In einer weiteren Studie hat Felipe Ades vom Institute Jules Bordet in Brüssel herausgefunden, dass Patientinnen in Osteuropa einen schlechteren Zugang zu Trastuzumab, einem Medikament gegen HER2-positiven Brustkrebs, hatten als Frauen in Westeuropa und den USA, wobei diese Unterschiede durchaus Auswirkungen auf die Überlebensrate haben können. HER2-positive Tumoren machen etwa 20 Prozent aller Fälle von Brustkrebs aus.

Die Forscher hatten zuvor gezeigt, dass Unterschiede bei den Gesundheitsausgaben zwischen einzelnen EU-Ländern existieren und dass diese Unterschiede in einem Zusammenhang mit unterschiedlichen Überlebensraten bei Krebs stehen. "Je höher die Ausgaben, desto weniger Patienten starben nach der Diagnose Krebs", sagt Ades.

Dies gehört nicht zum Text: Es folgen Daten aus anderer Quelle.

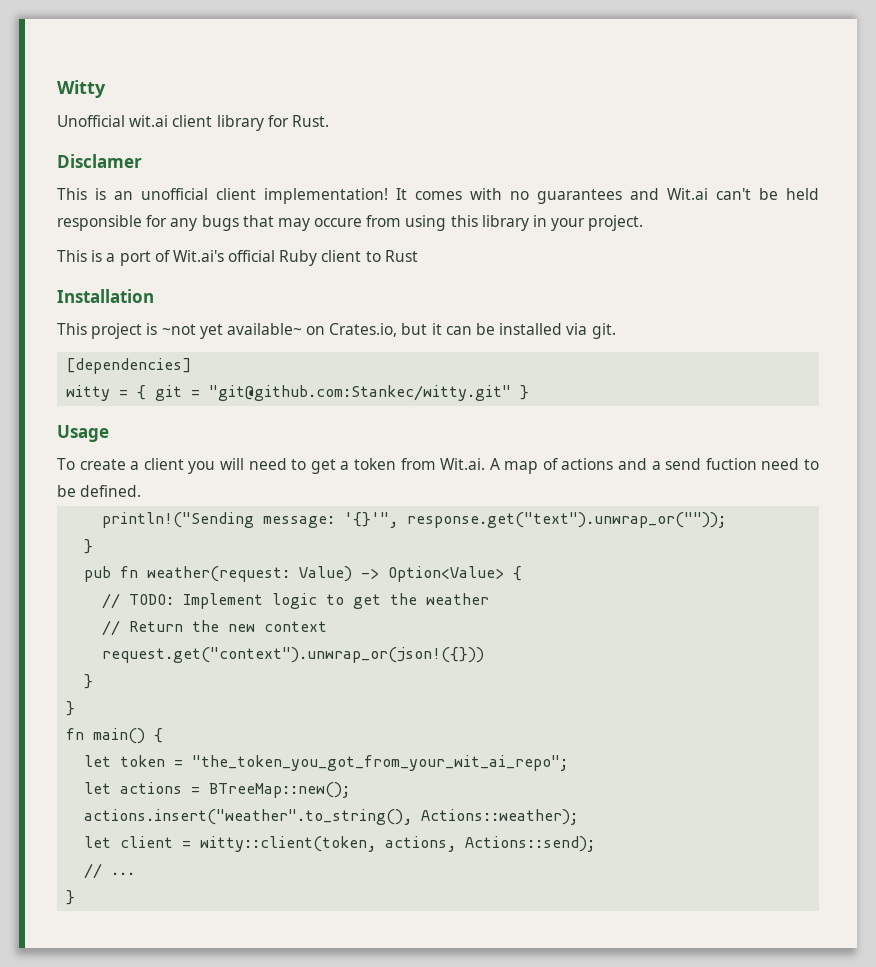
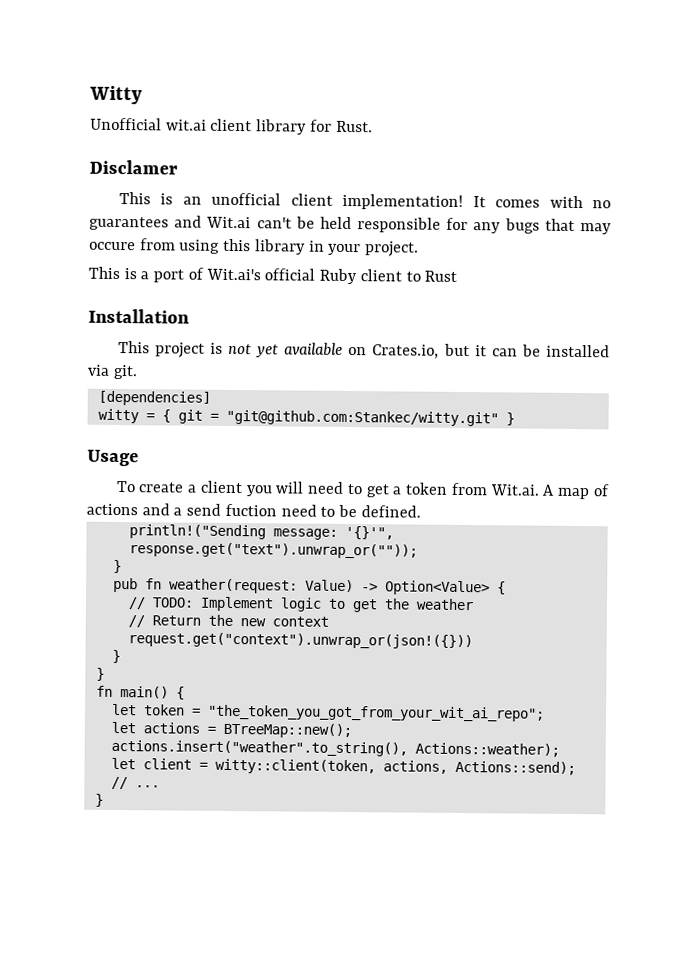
[161,323,302,339] ~not yet available~ -> [228,342,344,358] not yet available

Nun haben die Forscher herausgefunden, dass Unterschiede im Einsatz innovativer und lebensrettender Medikamente eine der Ursachen für diese Diskrepanzen sein könnten. Nationale Registerdaten zeigen, dass in Osteuropa in den Jahren 2001 bis 2013 nicht ausreichend Trastuzumab eingekauft wurde, um alle Patienten zu behandeln, die davon profitieren könnten. "Unser Nachweis, dass Trastuzumab in Ländern mit höherer Brustkrebsüberlebensrate häufiger eingesetzt wird, unterstützt die Vorstellung, dass der Einsatz lebensrettender Medikamente einer der wichtigen Faktoren in der Verbesserung der Überlebensrate von Brustkrebs."

Aus onkologischer Sicht sei es eine medizinische und ethische Notwendigkeit, dass möglichst viele Patientinnen und Patienten in ganz Europa und weltweit von den Fortschritten der modernen Krebsmedizin profitieren, so Zielinski, auch Leiter der Universitätsklinik für Innere Medizin I in Wien. "Die beiden neuen Studien bestätigen, dass der Zugang zu einer optimalen Krebsbehandlung in der EU unterschiedlich ausgeprägt ist. Engpässe gibt es aber nicht nur bei Krebsmedikamenten im engeren Sinn, sondern auch bei den in der Behandlung des Tumorschmerzes unentbehrlichen Opioid-Schmerzmitteln. Das ergibt eine Bilanz, die nach Verbesserung verlangt."